» What to work on
Copy out the material from its very first line through the line that contains "Streame alles ohne Verzögerung", including both of those lines.

### Provided information

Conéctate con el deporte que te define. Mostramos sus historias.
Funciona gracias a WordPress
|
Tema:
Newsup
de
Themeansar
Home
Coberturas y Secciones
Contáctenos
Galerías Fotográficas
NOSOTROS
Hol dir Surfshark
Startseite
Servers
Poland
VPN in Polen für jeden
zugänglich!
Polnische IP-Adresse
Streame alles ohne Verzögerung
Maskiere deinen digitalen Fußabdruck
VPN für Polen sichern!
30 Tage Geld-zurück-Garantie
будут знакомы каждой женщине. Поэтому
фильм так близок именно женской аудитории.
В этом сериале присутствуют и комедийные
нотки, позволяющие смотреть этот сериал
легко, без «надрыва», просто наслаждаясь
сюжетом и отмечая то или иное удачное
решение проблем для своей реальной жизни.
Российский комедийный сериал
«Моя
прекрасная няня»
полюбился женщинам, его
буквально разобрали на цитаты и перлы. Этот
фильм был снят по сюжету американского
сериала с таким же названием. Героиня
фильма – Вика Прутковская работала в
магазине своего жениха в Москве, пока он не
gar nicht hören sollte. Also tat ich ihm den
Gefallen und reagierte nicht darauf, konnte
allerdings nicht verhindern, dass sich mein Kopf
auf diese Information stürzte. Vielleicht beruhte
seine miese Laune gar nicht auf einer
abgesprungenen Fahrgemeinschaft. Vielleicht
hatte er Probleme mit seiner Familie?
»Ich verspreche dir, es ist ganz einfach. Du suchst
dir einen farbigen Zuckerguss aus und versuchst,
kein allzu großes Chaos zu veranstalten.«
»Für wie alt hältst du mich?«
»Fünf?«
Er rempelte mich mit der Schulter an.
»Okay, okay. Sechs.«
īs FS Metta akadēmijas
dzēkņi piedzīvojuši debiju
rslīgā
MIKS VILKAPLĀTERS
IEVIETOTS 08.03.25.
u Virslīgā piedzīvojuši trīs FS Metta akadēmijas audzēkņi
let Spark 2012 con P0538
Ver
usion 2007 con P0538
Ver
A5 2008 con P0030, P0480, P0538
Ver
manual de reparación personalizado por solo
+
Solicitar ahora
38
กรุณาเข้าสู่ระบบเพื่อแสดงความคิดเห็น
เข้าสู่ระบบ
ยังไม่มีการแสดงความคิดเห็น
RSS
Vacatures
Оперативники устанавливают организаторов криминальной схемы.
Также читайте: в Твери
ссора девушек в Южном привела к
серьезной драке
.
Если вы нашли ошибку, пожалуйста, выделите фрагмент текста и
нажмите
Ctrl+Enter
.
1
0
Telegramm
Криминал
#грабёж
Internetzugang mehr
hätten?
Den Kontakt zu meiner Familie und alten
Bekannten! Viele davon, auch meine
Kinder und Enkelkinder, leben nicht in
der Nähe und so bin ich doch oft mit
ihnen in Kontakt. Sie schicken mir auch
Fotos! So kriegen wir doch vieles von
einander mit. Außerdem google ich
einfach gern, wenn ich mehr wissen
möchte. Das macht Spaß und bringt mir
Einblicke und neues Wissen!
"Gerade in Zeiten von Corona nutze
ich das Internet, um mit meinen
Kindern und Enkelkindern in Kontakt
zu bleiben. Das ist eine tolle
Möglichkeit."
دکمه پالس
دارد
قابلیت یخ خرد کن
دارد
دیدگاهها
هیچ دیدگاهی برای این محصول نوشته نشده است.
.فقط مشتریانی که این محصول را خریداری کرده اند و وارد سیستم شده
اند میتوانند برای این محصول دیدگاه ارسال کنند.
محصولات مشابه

######

» Result of this task
Conéctate con el deporte que te define. Mostramos sus historias.
Funciona gracias a WordPress
|
Tema:
Newsup
de
Themeansar
Home
Coberturas y Secciones
Contáctenos
Galerías Fotográficas
NOSOTROS
Hol dir Surfshark
Startseite
Servers
Poland
VPN in Polen für jeden
zugänglich!
Polnische IP-Adresse
Streame alles ohne Verzögerung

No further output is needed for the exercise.